## To-do item:
If a line in the records contains the string "Shopier", show that line.

## Saved data entries:
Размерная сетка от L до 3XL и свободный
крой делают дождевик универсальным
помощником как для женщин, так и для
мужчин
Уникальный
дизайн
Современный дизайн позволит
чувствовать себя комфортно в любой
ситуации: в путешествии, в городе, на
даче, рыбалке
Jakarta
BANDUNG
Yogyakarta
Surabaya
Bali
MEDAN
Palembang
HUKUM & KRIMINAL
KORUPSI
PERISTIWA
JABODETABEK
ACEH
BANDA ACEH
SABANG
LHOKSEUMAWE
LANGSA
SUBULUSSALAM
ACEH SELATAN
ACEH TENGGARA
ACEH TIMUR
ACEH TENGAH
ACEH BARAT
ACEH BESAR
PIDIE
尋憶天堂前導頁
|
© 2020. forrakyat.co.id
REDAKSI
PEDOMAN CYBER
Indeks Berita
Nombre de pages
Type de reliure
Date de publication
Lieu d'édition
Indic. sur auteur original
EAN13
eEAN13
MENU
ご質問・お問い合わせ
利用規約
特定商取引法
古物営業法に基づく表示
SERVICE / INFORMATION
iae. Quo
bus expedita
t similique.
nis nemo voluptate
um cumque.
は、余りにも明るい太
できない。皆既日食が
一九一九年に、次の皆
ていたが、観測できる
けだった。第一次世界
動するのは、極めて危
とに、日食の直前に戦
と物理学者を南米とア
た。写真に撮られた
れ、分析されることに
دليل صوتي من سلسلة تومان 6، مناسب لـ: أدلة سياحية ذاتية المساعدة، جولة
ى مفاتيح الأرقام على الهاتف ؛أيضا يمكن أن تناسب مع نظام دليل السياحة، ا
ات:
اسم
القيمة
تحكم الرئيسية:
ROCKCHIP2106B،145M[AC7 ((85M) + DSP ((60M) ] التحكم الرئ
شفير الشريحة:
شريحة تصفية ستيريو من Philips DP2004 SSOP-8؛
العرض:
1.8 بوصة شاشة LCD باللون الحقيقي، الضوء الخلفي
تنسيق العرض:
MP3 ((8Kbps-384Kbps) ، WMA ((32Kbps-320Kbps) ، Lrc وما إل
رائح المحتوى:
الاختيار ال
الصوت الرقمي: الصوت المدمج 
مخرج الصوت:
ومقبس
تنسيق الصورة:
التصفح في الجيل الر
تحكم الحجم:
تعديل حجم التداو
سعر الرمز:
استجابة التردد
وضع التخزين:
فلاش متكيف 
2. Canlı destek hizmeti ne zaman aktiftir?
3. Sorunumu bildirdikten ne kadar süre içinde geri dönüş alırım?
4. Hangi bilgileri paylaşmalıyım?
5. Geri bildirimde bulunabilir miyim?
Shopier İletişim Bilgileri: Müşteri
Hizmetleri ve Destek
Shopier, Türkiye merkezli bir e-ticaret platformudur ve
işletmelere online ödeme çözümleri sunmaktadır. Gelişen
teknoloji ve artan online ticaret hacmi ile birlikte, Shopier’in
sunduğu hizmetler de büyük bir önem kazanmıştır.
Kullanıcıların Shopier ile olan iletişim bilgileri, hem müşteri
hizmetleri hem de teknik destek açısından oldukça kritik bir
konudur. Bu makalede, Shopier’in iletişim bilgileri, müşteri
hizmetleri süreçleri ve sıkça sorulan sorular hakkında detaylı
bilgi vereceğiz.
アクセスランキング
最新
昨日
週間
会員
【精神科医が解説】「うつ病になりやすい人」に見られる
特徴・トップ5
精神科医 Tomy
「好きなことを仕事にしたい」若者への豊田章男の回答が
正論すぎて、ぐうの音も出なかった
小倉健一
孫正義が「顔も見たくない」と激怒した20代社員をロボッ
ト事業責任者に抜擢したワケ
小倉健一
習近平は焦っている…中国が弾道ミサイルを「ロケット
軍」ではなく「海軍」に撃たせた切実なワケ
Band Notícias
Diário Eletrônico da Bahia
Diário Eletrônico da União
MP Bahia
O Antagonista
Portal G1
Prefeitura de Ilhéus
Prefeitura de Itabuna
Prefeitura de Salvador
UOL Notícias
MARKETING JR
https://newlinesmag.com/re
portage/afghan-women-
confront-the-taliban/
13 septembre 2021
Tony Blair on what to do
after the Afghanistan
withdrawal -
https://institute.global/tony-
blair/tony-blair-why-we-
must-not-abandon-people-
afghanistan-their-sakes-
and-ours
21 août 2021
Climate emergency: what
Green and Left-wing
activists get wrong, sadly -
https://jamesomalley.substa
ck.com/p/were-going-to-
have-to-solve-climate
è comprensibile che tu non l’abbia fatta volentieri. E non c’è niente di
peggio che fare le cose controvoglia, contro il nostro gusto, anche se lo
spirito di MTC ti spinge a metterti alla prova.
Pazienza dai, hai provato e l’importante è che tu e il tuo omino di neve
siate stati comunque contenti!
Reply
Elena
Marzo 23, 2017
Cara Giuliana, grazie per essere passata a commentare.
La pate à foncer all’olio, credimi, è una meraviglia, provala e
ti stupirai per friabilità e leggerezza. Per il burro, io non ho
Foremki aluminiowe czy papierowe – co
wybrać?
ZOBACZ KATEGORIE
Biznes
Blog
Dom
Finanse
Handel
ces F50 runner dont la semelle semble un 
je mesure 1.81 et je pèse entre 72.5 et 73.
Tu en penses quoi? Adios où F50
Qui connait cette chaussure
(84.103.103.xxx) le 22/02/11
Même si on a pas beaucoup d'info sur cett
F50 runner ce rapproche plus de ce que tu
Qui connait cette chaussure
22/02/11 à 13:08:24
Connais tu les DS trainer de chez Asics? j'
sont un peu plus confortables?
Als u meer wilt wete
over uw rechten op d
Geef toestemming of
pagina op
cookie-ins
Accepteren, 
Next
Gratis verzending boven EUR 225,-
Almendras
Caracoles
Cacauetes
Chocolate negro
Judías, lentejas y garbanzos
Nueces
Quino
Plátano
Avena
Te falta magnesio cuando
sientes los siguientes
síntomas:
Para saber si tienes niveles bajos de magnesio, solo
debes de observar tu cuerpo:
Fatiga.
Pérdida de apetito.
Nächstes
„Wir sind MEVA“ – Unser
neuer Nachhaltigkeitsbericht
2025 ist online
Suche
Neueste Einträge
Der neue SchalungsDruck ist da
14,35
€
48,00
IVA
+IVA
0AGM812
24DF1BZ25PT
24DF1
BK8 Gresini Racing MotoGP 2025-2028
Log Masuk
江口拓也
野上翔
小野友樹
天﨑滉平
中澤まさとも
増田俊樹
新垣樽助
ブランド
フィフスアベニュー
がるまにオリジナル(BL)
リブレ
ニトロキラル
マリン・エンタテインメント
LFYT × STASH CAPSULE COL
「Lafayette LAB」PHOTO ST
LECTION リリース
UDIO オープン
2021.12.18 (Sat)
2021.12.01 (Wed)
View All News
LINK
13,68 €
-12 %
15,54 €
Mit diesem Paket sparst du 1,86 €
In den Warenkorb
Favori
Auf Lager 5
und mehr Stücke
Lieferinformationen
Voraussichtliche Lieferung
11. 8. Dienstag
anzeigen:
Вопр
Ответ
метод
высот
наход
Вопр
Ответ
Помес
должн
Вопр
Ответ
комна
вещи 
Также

## Answer:
Shopier İletişim Bilgileri: Müşteri
Shopier, Türkiye merkezli bir e-ticaret platformudur ve
teknoloji ve artan online ticaret hacmi ile birlikte, Shopier’in
Kullanıcıların Shopier ile olan iletişim bilgileri, hem müşteri
konudur. Bu makalede, Shopier’in iletişim bilgileri, müşteri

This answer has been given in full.